Despite continued consolidation within the dairy industry, family farms are still thriving.  National Milk Producers Federation Senior Vice President of Communications Alan Bjerga said despite phrases like 'factory farm' or 'corporate farm' being bandied about these days, family-owned farms have maintained a consistent dominance of the industry.  According to the NMPF, of the almost 40,000 farms that had dairy cows in 2020, over 97% were family-operated.  The data on family farms has also been very consistent, with percentage he noted, roughly unchanged since 2016.



"Now that farm may be larger than it used to be before. It might be a more sophisticated business operation, it may be employing more people, but this is still a family farm and family farms are the heart of dairy. They always have been and they will be as far as we can see."
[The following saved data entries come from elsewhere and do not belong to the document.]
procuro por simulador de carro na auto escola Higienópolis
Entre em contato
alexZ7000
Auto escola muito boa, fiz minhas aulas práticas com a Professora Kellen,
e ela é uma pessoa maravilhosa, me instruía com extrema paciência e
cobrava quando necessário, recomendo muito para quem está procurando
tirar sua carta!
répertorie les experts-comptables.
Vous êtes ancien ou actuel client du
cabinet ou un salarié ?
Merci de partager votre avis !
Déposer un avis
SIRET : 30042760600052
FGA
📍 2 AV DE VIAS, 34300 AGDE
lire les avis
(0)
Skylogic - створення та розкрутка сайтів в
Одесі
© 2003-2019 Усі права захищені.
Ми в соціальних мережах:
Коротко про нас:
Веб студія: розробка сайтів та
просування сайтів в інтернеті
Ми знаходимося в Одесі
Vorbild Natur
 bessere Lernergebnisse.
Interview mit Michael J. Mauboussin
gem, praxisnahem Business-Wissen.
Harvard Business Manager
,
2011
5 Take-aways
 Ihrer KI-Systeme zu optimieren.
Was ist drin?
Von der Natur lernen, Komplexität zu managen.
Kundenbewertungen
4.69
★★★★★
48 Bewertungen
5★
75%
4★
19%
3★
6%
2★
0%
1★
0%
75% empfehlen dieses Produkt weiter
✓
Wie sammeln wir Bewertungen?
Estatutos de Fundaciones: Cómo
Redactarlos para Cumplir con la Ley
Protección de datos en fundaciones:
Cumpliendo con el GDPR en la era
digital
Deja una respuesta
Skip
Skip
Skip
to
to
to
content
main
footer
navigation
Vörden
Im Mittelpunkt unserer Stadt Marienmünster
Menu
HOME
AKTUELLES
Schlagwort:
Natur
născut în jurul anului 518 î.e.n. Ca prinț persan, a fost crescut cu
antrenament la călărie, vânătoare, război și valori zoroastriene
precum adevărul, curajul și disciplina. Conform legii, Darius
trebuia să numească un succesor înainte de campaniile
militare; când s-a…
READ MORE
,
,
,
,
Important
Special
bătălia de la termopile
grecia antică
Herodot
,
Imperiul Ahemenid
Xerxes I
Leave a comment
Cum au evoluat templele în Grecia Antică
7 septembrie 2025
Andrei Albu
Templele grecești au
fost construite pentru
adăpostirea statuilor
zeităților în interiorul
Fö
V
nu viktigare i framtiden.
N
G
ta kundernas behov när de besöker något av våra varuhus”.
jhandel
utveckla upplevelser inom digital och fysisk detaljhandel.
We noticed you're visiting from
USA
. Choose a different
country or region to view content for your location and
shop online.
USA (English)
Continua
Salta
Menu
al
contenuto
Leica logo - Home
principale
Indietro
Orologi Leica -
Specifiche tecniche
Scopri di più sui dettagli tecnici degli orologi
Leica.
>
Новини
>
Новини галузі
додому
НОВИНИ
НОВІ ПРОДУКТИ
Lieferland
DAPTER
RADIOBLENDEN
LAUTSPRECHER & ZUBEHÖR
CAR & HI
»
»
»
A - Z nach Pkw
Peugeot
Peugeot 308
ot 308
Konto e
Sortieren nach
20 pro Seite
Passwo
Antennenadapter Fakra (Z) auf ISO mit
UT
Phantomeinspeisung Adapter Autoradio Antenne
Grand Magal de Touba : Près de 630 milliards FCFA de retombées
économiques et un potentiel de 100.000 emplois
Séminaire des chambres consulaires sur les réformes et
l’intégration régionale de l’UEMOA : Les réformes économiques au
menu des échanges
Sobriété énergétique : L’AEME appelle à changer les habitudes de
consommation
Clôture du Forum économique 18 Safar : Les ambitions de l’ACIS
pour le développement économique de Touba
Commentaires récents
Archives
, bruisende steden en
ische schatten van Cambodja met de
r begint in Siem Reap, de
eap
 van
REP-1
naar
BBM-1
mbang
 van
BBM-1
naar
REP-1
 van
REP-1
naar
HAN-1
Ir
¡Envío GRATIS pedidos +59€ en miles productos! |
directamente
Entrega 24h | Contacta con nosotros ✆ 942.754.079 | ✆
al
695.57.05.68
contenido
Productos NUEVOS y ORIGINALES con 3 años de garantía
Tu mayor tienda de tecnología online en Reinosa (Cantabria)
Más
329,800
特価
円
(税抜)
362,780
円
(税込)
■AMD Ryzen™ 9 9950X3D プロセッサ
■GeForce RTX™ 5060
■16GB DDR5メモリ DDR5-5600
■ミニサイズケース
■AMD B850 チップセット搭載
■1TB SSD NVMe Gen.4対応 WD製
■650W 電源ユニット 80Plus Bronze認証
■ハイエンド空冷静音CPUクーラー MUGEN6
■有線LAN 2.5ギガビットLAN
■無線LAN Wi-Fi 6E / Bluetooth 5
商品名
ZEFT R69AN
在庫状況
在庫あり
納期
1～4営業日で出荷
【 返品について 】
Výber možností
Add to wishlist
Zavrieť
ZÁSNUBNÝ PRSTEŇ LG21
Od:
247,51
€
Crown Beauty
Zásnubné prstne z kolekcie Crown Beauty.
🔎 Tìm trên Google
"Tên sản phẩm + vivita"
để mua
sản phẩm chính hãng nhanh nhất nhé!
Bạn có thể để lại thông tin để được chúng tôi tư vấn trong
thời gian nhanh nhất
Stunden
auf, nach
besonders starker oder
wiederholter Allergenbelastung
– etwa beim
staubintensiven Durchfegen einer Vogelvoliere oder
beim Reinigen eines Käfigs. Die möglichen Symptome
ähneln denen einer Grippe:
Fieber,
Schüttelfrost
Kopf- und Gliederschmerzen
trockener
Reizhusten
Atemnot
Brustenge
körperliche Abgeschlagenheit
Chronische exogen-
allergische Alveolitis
Bjerga added that although corporate farms do produce a disproportionate percentage of milk because of their larger operations, that contribution is still small compared to what is produced annually by family farms.  Bjerga said when dairy farms consolidate, they generally consolidate into other family farms.


"The fact is that we all have relatives that are still on the farm and those farms are still run by families. They still succeed and they still make it to the next generation."



Bjerga called the dairy industry a driver of rural America that will always change to reflect the current realities of the market.  In fact, the average size of a U.S. dairy farm has grown from a 1990 figure of about 50 cows to roughly 300 cows today.